Ses auditeurs pensaient que le royaume de Dieu allait se manifester à l’instant même
Cette parabole est un appel pressant à la mise en œuvre par chacun de sa liberté. Quel que soit l’ampleur de ce que nous pouvons faire, faisons-le aussi modeste soit-il. Le Royaume ne vient pas tout seul et nous ne sommes pas les spectateurs de son arrivée, mais les acteurs de son surgissement. C’est le drame ouvert et qui se poursuit et qui afflige Jésus depuis le temps à la synagogue de Nazareth. Il y avait dit « Aujourd’hui cette parole s’accomplit », celle du prophète Isaïe : « L’Esprit du Seigneur est sur moi parce que le Seigneur m’a consacré par l’onction. Il m’a envoyé porter la Bonne Nouvelle aux pauvres, annoncer aux captifs leur libération, et aux aveugles qu’ils retrouveront la vue, remettre en liberté les opprimés ». Mais aucune des personnes présentes à la synagogue ne s’était présentée à Jésus pour se reconnaître : pauvre, captif, aveugle, opprimé et la rencontre n’avait pas eu lieu… Jusqu’où faudra-t-il donc que Jésus aille pour qu’une réponse libre surgisse chez ses interlocuteurs… jusqu’à sa mort sur la Croix.
Je vais te juger sur tes paroles
La mise en œuvre de notre propre liberté, c’est le drame de Jésus, c’est le nôtre aussi.
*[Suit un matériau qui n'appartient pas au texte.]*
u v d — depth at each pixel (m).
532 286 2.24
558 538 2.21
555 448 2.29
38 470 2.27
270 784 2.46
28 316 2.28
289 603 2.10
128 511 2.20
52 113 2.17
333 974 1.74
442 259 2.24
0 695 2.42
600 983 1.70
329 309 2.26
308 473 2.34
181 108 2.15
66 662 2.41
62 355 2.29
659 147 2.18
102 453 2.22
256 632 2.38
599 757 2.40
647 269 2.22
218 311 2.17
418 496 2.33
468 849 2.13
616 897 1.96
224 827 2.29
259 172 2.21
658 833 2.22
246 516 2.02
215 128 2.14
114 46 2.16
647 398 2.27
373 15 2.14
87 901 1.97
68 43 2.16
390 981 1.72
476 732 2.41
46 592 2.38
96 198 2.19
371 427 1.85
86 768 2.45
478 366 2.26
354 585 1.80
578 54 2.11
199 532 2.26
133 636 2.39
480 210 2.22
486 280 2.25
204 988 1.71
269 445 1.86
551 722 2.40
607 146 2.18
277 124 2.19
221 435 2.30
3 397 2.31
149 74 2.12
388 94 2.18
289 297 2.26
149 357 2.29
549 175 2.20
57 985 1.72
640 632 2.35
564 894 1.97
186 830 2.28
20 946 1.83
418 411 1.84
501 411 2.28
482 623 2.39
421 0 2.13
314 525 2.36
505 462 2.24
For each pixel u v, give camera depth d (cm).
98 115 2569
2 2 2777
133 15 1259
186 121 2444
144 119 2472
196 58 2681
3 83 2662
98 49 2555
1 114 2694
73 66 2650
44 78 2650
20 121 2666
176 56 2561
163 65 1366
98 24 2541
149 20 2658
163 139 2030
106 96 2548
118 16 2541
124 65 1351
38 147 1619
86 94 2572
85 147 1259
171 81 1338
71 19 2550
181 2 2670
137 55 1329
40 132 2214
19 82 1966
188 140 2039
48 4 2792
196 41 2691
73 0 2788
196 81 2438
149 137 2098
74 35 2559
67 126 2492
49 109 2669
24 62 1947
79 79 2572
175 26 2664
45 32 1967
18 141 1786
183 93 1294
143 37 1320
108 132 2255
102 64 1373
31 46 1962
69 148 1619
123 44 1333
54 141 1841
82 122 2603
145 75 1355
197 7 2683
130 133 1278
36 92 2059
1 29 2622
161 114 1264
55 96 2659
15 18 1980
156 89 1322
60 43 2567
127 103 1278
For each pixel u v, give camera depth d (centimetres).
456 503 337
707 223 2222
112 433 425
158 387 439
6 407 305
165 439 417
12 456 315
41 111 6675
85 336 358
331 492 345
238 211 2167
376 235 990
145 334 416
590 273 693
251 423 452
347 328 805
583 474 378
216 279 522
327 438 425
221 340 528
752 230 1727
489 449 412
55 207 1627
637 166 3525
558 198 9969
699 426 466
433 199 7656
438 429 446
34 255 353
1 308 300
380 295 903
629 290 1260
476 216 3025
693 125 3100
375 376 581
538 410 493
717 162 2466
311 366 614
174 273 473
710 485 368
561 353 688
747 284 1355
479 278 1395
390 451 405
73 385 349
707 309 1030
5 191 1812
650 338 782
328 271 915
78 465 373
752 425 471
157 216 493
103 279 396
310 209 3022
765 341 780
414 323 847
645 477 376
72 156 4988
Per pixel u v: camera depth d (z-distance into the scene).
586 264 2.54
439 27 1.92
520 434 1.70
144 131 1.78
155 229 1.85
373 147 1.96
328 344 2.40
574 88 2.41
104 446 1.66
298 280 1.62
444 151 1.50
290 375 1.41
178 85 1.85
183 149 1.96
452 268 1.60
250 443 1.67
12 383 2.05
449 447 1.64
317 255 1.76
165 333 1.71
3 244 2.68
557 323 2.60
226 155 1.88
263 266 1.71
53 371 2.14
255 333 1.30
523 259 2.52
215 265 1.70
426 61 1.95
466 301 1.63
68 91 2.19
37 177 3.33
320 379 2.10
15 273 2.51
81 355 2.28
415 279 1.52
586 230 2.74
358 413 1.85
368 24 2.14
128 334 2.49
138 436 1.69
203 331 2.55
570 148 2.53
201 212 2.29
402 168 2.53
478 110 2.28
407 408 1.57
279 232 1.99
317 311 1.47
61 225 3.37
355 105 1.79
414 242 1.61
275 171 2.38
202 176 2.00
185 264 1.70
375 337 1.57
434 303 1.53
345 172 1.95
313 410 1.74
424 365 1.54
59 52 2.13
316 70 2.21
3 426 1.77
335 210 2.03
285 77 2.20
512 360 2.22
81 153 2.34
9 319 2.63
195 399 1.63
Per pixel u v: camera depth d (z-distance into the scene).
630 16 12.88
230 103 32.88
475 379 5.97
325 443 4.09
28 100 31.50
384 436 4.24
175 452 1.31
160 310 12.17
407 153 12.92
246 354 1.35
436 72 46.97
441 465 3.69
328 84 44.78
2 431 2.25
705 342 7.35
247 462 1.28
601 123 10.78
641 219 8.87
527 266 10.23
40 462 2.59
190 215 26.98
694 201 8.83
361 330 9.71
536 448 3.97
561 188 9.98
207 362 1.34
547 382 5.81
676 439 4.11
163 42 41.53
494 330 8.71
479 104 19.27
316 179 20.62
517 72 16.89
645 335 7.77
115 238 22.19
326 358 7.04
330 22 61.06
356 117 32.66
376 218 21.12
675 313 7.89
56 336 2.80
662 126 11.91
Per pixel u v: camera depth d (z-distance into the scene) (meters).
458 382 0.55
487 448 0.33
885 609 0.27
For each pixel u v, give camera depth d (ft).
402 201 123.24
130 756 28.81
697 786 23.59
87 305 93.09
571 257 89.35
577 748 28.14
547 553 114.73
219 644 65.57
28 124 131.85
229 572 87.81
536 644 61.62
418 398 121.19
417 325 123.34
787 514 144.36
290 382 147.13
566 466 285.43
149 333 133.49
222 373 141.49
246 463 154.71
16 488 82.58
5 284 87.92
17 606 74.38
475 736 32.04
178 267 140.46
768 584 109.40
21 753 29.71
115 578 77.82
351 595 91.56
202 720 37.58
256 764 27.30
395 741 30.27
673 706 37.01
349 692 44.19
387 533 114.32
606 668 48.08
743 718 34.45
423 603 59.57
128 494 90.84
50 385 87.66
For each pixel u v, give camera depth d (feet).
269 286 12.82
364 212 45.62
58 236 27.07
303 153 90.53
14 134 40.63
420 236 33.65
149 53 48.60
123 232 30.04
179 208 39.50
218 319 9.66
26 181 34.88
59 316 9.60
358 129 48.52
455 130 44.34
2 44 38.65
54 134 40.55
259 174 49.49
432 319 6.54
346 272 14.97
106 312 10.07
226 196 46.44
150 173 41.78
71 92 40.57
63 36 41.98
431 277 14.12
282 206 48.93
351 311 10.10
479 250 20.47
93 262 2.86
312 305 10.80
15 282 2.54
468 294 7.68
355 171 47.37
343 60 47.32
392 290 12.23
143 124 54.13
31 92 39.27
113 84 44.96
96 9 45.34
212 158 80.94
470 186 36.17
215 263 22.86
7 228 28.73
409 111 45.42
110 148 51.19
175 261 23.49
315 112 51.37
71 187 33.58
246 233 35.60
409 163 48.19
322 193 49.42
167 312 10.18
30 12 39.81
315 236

N’en doutons pas. Il est bon de revenir sur la définition par Jean Marie Vianney de l’enfer comme étant « une porte fermée de l’intérieur ». Dieu nous a créé libres, il ne peut donc nous sauver sans nous qui y consentons. La possibilité de la damnation demeure si nous ne nous ouvrons pas. La parabole est le genre affectionné de Jésus car elle est un appel à la liberté de son interlocuteur. Et nous pouvons comprendre l’intensité du propos de Jésus. « On donnera à celui qui a ; mais celui qui n’a rien se verra enlever même ce qu’il a ». Fais Seigneur que je marche vers Toi, que nous marchions vers Toi. Donne-moi de me réconcilier avec toi, avec mes frères et mes sœurs, avec moi-même.